简体   繁体   English

AWS textract 表单设计最佳实践

[英]Aws textract form design best practices

I'm currently redesigning documents and forms for improving the ease of extraction using Aws textract.我目前正在重新设计文档和 forms,以提高使用 Aws textract 提取的便利性。

Do you have experiences and best practices to share?您有经验和最佳实践可以分享吗?

Regards问候

AWS Textract is using machine learning algorithms to extract data from forms and tables.
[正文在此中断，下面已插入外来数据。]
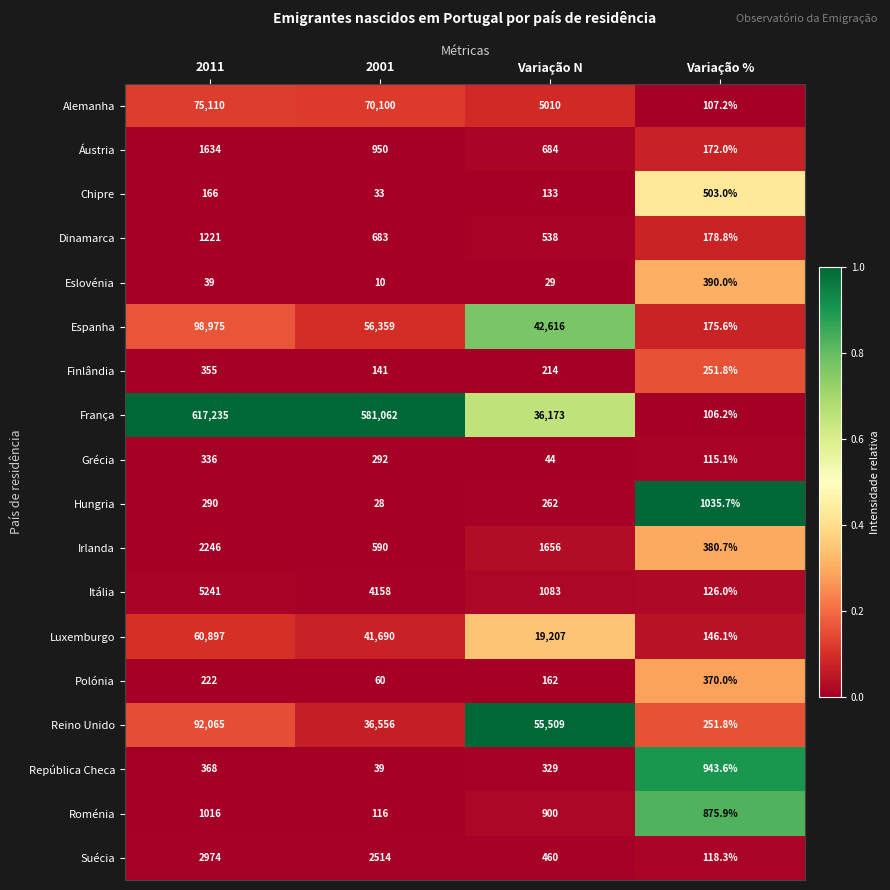

Is it true that Reino Unido equals 36556.0 at 2001?

True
AWS Textract 使用机器学习算法从 forms 和表中提取数据。 Overall, they do not provide any good practices to follow.总的来说,他们没有提供任何可遵循的良好做法。 The idea is, they can extract data no matter what the format.这个想法是,无论格式如何,他们都可以提取数据。

What I'd suggest, is to do some manual testing.我的建议是进行一些手动测试。 Just see what are the most common problems for current forms or documents you're using.只需查看当前 forms 或您正在使用的文档最常见的问题是什么。 Check were the data is either missing, inconsistent or simply wrongly detected, and try to address that places.检查数据是否丢失、不一致或只是错误检测,并尝试解决这些问题。 Then repeat same process for new forms to see if there's improvement.然后对新的 forms 重复相同的过程,看看是否有改进。

Is improving Textract accuracy your only goal?提高 Textract 的准确性是您唯一的目标吗? If so, then you probably already are aware of existing issues.如果是这样,那么您可能已经意识到存在的问题。 Use that knowledge.使用这些知识。

In this case it would be extremely helpful to know which place were improved.在这种情况下,了解改进了哪些地方将非常有帮助。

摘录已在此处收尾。